TEXT SHOWN
The system tries each layer in order and uses the first valid result. This is entirely automatic.

Understanding Data Sources

When looking at a client's calorie data, it helps to understand where the numbers come from.

Manual activities (MET-estimated)

When a client logs an activity manually (tapping the + button and entering the type, duration, and intensity), calories are calculated using the MET formula. These estimates are solid for tracking trends, but they are formulas, not measurements. They depend on the client having their weight updated in their profile.

Imported activities (wearable data)

When activities sync from Apple Health or Google Health Connect, they arrive with calorie data from the wearable's sensors. This data uses real-time heart rate, motion, and the device's proprietary algorithms. It is generally more accurate than MET estimates, but the quality depends on the device and how it was worn.

You can distinguish the source in the activity detail. Gymkee tracks whether calories are estimated (MET formula) or measured (wearable import).

Workout calorie estimates

After a client completes a Gymkee workout, the calorie number is computed using the 4-layer system described above. The source of the final number depends on whether the client wears a connected device.

Why Numbers Vary Between Sources

It is normal to see different calorie values from different sources. Here is why:

MET estimates vs. wearable data. The MET formula is a generalized population average. A wearable uses the individual's real-time heart rate and sensor data. The two will rarely match exactly. Differences of 10-30% are common and expected.

Different wearables, different algorithms. An Apple Watch and a Garmin may report different calorie numbers for the same workout. Each brand uses proprietary algorithms, different sensor configurations, and different calibration models.

Profile data gaps. If a client has not updated their weight, height, age, or gender, Gymkee uses defaults (70 kg, 175 cm, 30 years, male). This can cause significant over- or under-estimation for clients who differ from these defaults.

Intensity selection on manual logs. When clients log manually, the intensity they choose directly affects the MET value (and therefore the calorie estimate). A client who always selects "High" will have inflated numbers.

ENTRIES SUPPLIED
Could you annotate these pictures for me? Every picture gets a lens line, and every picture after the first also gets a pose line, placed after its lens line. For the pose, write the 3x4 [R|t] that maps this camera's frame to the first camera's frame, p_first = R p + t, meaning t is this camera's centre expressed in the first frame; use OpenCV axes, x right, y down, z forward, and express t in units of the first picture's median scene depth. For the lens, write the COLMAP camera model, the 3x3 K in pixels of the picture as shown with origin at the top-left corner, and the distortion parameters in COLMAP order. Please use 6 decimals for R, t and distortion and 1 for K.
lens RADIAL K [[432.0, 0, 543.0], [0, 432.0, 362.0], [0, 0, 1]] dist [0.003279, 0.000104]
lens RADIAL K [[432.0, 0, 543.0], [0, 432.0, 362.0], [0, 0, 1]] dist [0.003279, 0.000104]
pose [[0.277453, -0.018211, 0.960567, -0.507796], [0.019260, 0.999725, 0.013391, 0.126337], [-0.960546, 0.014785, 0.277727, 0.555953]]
* * *
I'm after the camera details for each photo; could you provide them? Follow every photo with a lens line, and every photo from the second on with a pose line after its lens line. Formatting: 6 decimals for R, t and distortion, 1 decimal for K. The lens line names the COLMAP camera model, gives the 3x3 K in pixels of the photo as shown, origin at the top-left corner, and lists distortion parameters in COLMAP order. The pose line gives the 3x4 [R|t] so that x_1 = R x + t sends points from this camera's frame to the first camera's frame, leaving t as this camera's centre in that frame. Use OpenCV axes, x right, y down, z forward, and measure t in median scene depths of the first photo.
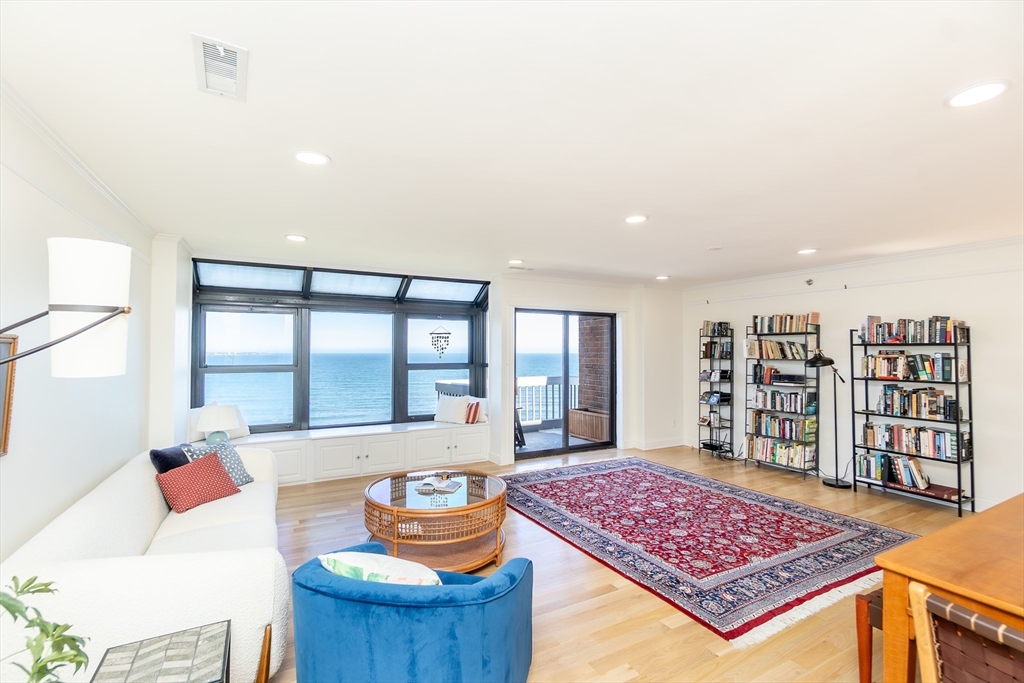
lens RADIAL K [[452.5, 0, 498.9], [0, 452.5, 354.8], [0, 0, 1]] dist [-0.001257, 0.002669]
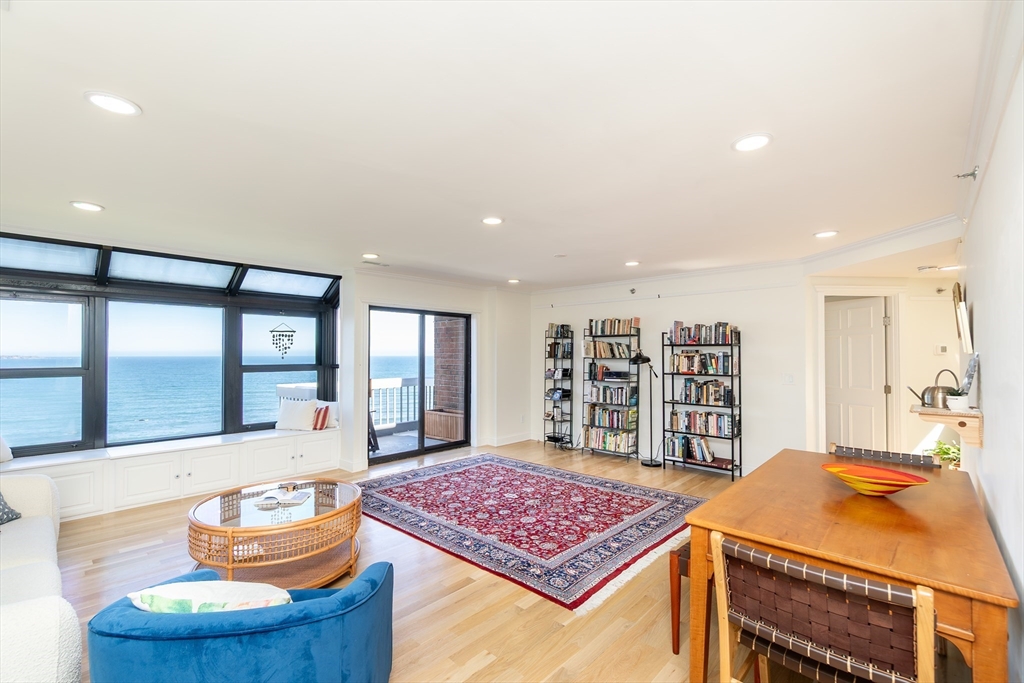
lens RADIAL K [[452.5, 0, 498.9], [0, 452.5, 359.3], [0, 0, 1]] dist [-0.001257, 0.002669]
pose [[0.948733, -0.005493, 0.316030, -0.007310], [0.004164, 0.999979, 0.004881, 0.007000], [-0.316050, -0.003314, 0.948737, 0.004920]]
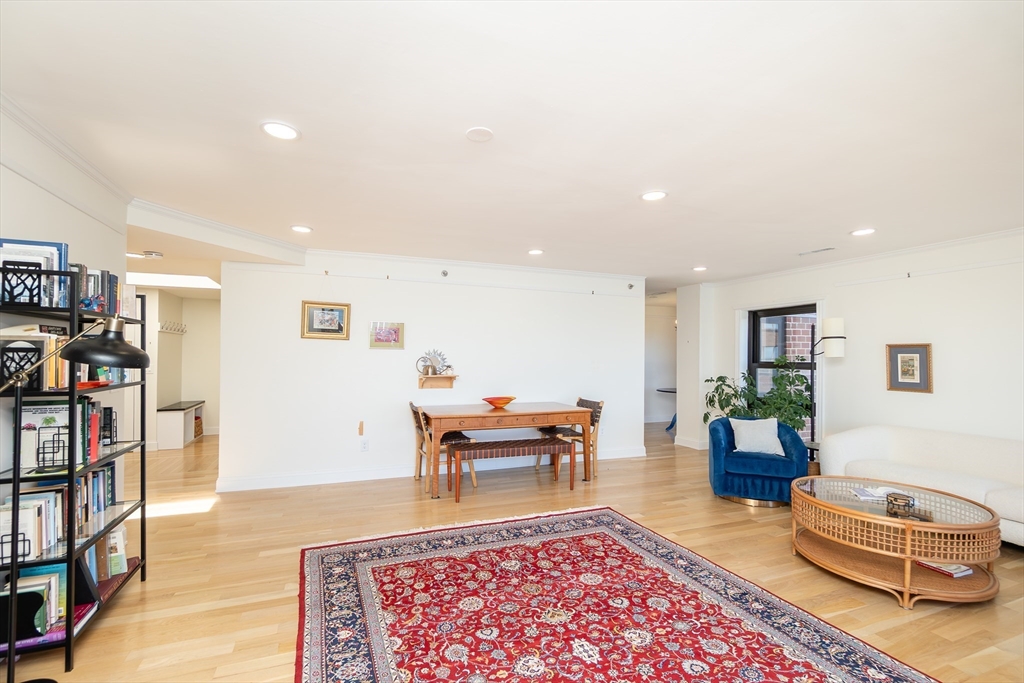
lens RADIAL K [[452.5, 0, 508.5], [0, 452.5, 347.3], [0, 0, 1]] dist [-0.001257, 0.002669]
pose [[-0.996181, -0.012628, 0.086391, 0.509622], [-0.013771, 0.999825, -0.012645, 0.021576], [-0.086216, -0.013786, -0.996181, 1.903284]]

WHAT THE TASK REQUIRES
Write the next part of the Gymkee calorie data guide, starting right after its final paragraph.

RESPONSE TO THIS EXERCISE
How to Use Calorie Data for Coaching

Track trends, not absolutes

Calorie estimates are most valuable as relative measures. Compare the same client's data week-over-week. A 15% increase in weekly calories burned is meaningful, even if the absolute number is not perfectly accurate.

Cross-reference with other data

Pair calorie data with training volume, RPE ratings, and activity frequency for a fuller picture. A client burning fewer calories but reporting higher perceived effort may need a program adjustment.

Spot inconsistencies

If a client's calorie numbers seem unusually low, check their profile. A missing or outdated weight is the most common cause. Remind them to update it.

If numbers seem unusually high, check whether they are logging activities at the right intensity level. Some clients default to "High" for everything.

Use weekly summaries for check-ins

The weekly summary in the Activities tab gives you a quick snapshot of total activity volume (duration, calories, activity count). Use this during check-ins to discuss workload and recovery.

Understand wearable vs. manual clients

Clients who wear connected devices will have more complete and accurate calorie data. Clients who log manually will have MET estimates. Both are useful, but keep in mind the difference in precision when comparing across clients.

Common Mistakes

  • Comparing calorie numbers across different clients. A 90 kg client will naturally burn more calories than a 60 kg client for the same activity. The MET formula includes weight directly. Compare each client to their own history, not to others.

  • Treating calorie data as exact science. All calorie estimation methods have error margins. Even wearables are estimates. Use the data for direction and trends, not for precise energy accounting.

  • Overlooking profile completeness. A client with no weight in their profile gets the 70 kg default for all calorie calculations. This is the single most common reason for inaccurate data.

  • Ignoring the data source. A client who wears an Apple Watch will have different (usually more accurate) calorie data than one who logs manually. Be aware of this when reviewing client dashboards.

Troubleshooting

Problem: A client's calories always show 0 or are missing

Why it happens: The client may not have completed any exercises during their workout (all sets skipped), or their profile has no weight data, or they are not logging activities at all.

How to fix it: Check the client's profile for weight data. Review whether they are completing sets during workouts. Encourage them to log activities or sync a wearable.

Problem: Calorie numbers seem unrealistically high

Why it happens: The client may be logging all activities at "High" intensity, or their profile weight is significantly higher than actual. For workouts, a very long session with heavy loads produces higher estimates.

How to fix it: Review the intensity selections on their recent activities. Check their profile weight. If the numbers come from a wearable, the data is likely accurate for that device.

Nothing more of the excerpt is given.